Tarefas a cumprir:
a) Segundo o trecho apresentado, qual ministro esteve ausente, com justificativa, no julgamento?
b) Prossiga com o texto sobre o julgamento do habeas corpus a partir da última frase exibida.

Trecho apresentado:
####
Ausente, justificadamente, o Sr. Ministro Og Fernandes.

Presidiu o julgamento a Sra. Ministra Maria Thereza de Assis Moura.

Brasília, 22 de agosto de 2011(Data do Julgamento)

Ministra Maria Thereza de Assis Moura

Relatora

RELATÓRIO

MINISTRA MARIA THEREZA DE ASSIS MOURA:

Trata-se de habeas corpus, sem pedido de liminar, impetrado em favor de R.N.A., impugnando acórdão proferido pela 8ª Câmara do 4º Grupo da Seção Criminal do Tribunal de Justiça do Estado de São Paulo.

Informa o impetrante que o paciente foi denunciado e pronunciado pelo crime disposto no artigo 121, § 2º, incisos II e IV e pelo crime disposto no artigo 121, §2º, inciso II, c/c artigo 14, inciso II, ambos combinados com o artigo 69, todos do Código Penal.
####
Material de origem:
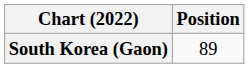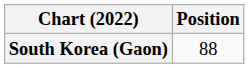South Korea (Gaon) | Position: 89 -> 88
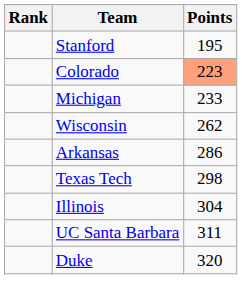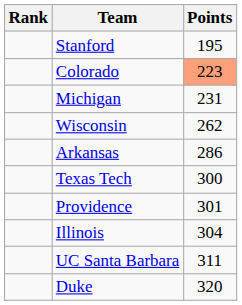Michigan | Points: 233 -> 231
Texas Tech | Points: 298 -> 300
+ row: Providence | 301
####
Respostas do exercício:
a) O Sr. Ministro Og Fernandes.

b)
Inconformada com o excesso de linguagem da decisão de pronúncia, a defesa impetrou habeas corpus perante o Tribunal de Justiça de São Paulo, o qual restou denegado por não ser considerado a via própria ao fim colimado.

Alega o impetrante que há nulidade absoluta na decisão de pronúncia em face do excesso de linguagem usado pelo magistrado de origem, o qual emitiu juízo de valor sobre a inexistência de legítima defesa quando proferiu sua decisão, ofendendo, assim, o princípio da ampla defesa e a soberania do tribunal do júri.

Aduz, ainda, que o órgão colegiado que julgou o prévio writ era composto em sua maioria por juízes convocados, ofendendo-se, assim, o princípio do juiz natural.

Desta forma, pugna pela declaração da nulidade do referido acórdão que denegou prévio writ, bem como da decisão de pronúncia, face ao excesso de linguagem.

Prestadas informações (fls. 47/49), o Ministério Público Federal opinou pelo conhecimento parcial da súplica e, na parte conhecida, pela denegação da ordem (fls. 94/95).

Informações complementares (fls. 104/104), prestadas em agosto de 2010, deram conta de que o Júri estava marcado para 26 de outubro de 2010.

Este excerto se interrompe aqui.